What holds it together is the lyrics. Ira Kaplan and Georgia Hubley are married and the record has an almost concept-album feel to it in that all of the songs seem to be about their relationship. The beautiful "Our Way to Fall" recounts the first time he laid eyes on her -- the shyness, the embarrassment -- and he sums it up with the thoughts "Try, Try, even if it lasts an hour." Later, on "The Crying of Lot G," they veer off into a fight, "You don't want to listen and I can't shut up... all I ask of you is that you try and remember, it isn't always this way." It's this straightforward, confessional, honest, and romantic style that separates Yo La Tengo from this age of irony.

Recently, in venues such as the Somerville Theater in Cambridge, Massachusetts and the Town Hall in NYC, Yo La Tengo was both bigger and quieter.
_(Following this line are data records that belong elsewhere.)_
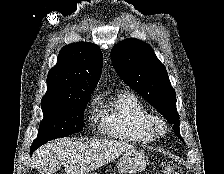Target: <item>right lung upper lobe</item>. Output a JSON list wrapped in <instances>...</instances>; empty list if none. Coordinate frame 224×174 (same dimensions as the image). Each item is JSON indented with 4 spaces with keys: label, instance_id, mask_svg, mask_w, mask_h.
<instances>
[{
    "label": "right lung upper lobe",
    "instance_id": "right-lung-upper-lobe-1",
    "mask_svg": "<svg viewBox=\"0 0 224 174\" xmlns=\"http://www.w3.org/2000/svg\"><path fill=\"white\" fill-rule=\"evenodd\" d=\"M103 66L100 49L91 43H73L59 53L57 64L47 76V92L42 100H70L90 96L97 86Z\"/></svg>",
    "mask_w": 224,
    "mask_h": 174
}]
</instances>
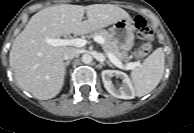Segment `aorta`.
<instances>
[{"label":"aorta","mask_w":194,"mask_h":133,"mask_svg":"<svg viewBox=\"0 0 194 133\" xmlns=\"http://www.w3.org/2000/svg\"><path fill=\"white\" fill-rule=\"evenodd\" d=\"M82 62L84 63V64H90L91 62H92V56L90 55V54H84L83 56H82Z\"/></svg>","instance_id":"1"}]
</instances>
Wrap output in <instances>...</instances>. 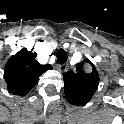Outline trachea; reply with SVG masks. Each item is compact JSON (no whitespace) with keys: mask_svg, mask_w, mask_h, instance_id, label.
I'll return each instance as SVG.
<instances>
[{"mask_svg":"<svg viewBox=\"0 0 124 124\" xmlns=\"http://www.w3.org/2000/svg\"><path fill=\"white\" fill-rule=\"evenodd\" d=\"M57 62L60 63V64H63L67 61L68 59V56H67V53L64 49H59L57 51Z\"/></svg>","mask_w":124,"mask_h":124,"instance_id":"3493384b","label":"trachea"}]
</instances>
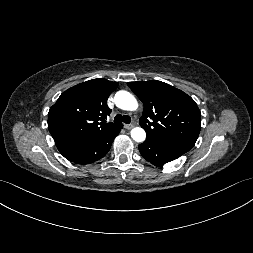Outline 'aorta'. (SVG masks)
Wrapping results in <instances>:
<instances>
[{
    "label": "aorta",
    "mask_w": 253,
    "mask_h": 253,
    "mask_svg": "<svg viewBox=\"0 0 253 253\" xmlns=\"http://www.w3.org/2000/svg\"><path fill=\"white\" fill-rule=\"evenodd\" d=\"M114 99L116 106L120 109L133 111L138 107L136 98L127 91H118ZM131 137L136 142H143L146 139V132L144 129L136 127L131 130Z\"/></svg>",
    "instance_id": "762f6f07"
}]
</instances>
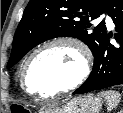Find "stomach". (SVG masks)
<instances>
[{
  "instance_id": "0dacf381",
  "label": "stomach",
  "mask_w": 123,
  "mask_h": 113,
  "mask_svg": "<svg viewBox=\"0 0 123 113\" xmlns=\"http://www.w3.org/2000/svg\"><path fill=\"white\" fill-rule=\"evenodd\" d=\"M102 104L100 96L88 94L42 109L40 113H99Z\"/></svg>"
}]
</instances>
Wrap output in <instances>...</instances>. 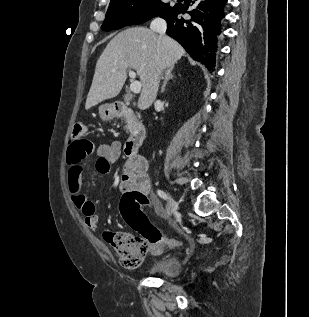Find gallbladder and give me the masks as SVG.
Listing matches in <instances>:
<instances>
[{"label":"gallbladder","instance_id":"gallbladder-1","mask_svg":"<svg viewBox=\"0 0 309 317\" xmlns=\"http://www.w3.org/2000/svg\"><path fill=\"white\" fill-rule=\"evenodd\" d=\"M124 100H125V102H128V101H129V97L126 96V97L124 98Z\"/></svg>","mask_w":309,"mask_h":317}]
</instances>
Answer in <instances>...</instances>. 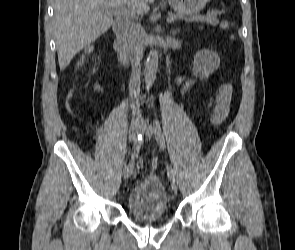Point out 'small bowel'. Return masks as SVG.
Segmentation results:
<instances>
[{
  "mask_svg": "<svg viewBox=\"0 0 295 250\" xmlns=\"http://www.w3.org/2000/svg\"><path fill=\"white\" fill-rule=\"evenodd\" d=\"M174 44H177V42L174 41ZM83 60H84V59L82 58V59H80V60L78 61L77 65H76L77 68H79V67L82 66V64H83ZM177 84H178V86L181 88V91H182L183 93H185L187 90H189V89L193 86L194 81H193L192 79H188V78H184V77H179V78L177 79ZM97 88L100 89V86L97 85Z\"/></svg>",
  "mask_w": 295,
  "mask_h": 250,
  "instance_id": "c3829d8e",
  "label": "small bowel"
}]
</instances>
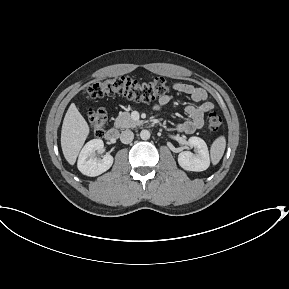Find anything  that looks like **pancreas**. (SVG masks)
Here are the masks:
<instances>
[{
    "instance_id": "cf45deb5",
    "label": "pancreas",
    "mask_w": 289,
    "mask_h": 289,
    "mask_svg": "<svg viewBox=\"0 0 289 289\" xmlns=\"http://www.w3.org/2000/svg\"><path fill=\"white\" fill-rule=\"evenodd\" d=\"M140 124H141L140 121H135L132 119L130 113L121 112L115 119L114 126L116 128L124 129V128H134L135 126H138Z\"/></svg>"
}]
</instances>
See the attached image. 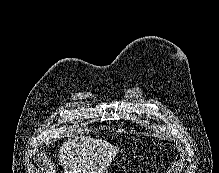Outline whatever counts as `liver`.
<instances>
[{
  "mask_svg": "<svg viewBox=\"0 0 219 173\" xmlns=\"http://www.w3.org/2000/svg\"><path fill=\"white\" fill-rule=\"evenodd\" d=\"M117 153L106 141L76 136L63 143L59 158L64 173H104Z\"/></svg>",
  "mask_w": 219,
  "mask_h": 173,
  "instance_id": "1",
  "label": "liver"
}]
</instances>
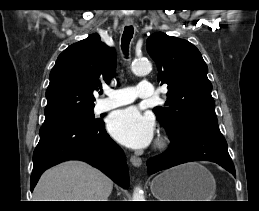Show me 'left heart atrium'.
<instances>
[{
    "label": "left heart atrium",
    "instance_id": "39dd6f15",
    "mask_svg": "<svg viewBox=\"0 0 259 211\" xmlns=\"http://www.w3.org/2000/svg\"><path fill=\"white\" fill-rule=\"evenodd\" d=\"M154 128L153 119L135 107L115 111L108 120V130L112 137L133 149L148 146L154 137Z\"/></svg>",
    "mask_w": 259,
    "mask_h": 211
}]
</instances>
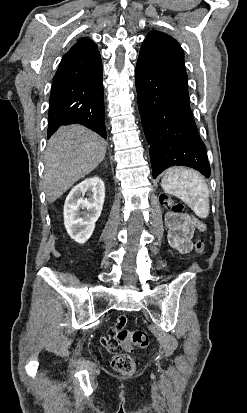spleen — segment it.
Returning a JSON list of instances; mask_svg holds the SVG:
<instances>
[{
    "instance_id": "spleen-1",
    "label": "spleen",
    "mask_w": 247,
    "mask_h": 413,
    "mask_svg": "<svg viewBox=\"0 0 247 413\" xmlns=\"http://www.w3.org/2000/svg\"><path fill=\"white\" fill-rule=\"evenodd\" d=\"M162 186L168 194H175L196 213L206 219L209 213V188L200 172L192 168H169L162 178Z\"/></svg>"
}]
</instances>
Bigger because the band has added two touring musicians for this quick "Sit Down" tour of theaters, and quieter because this batch of songs is intimate. Mac McCaughan of the indie vets Superchunk and David Kilgour of the Clean joined the band for the tour. For me, before I got to the show, it was bittersweet, having these extra hands. At past Yo La Tengo performances, I always marveled at the amount of sound that just these three people could create. Watching James McNew play the maracas and the bass at the same time, or hop from bass to drums within the song, even if it was for just a little touch, was always enjoyable. Adding these extra musicians seemed a bit like cheating.

So, I was relieved when I saw how Yo La Tengo used these additional players to broaden their sound, to attempt songs that I'd never seen them play live before. The two musicians stayed in line with the rest of the band, not playing at all on certain songs, or adding just a quiet xylophone, or a subtle clip of feedback. But they allowed the band to try things that would be impossible with just the three of them. They tackled the quiet version of "Big Day Coming" and off of the near-masterpiece "Painful" (1993) with its hypnotic organ riff and layers of feedback. The 5 players charged into "Moby Octopad, " a rhythmically complex song from I Can Hear The Heart. They mainly stuck to the quieter songs off of the new record, but found some time for fun. Besides the constant switching of instruments, Ira and James had a choreographed dance routine for the mostly a cappella cover of George McRae's "You Can Have it All." And speaking of covers (no Yo La Tengo show is complete without them) the band finished the night with a feedback drenched rave up cover of Jackson Browne's "Somebody's Baby," which appears on their fine outtakes record Genius + Love = Yo La Tengo (1996).

They opened the evening at the Town Hall with the new album's closer, "Night Falls on Hoboken," a 17 minute song that manages to never crest, never peak, never fall apart, never bore, never really change, but always remain interesting. Kind of like the band themselves.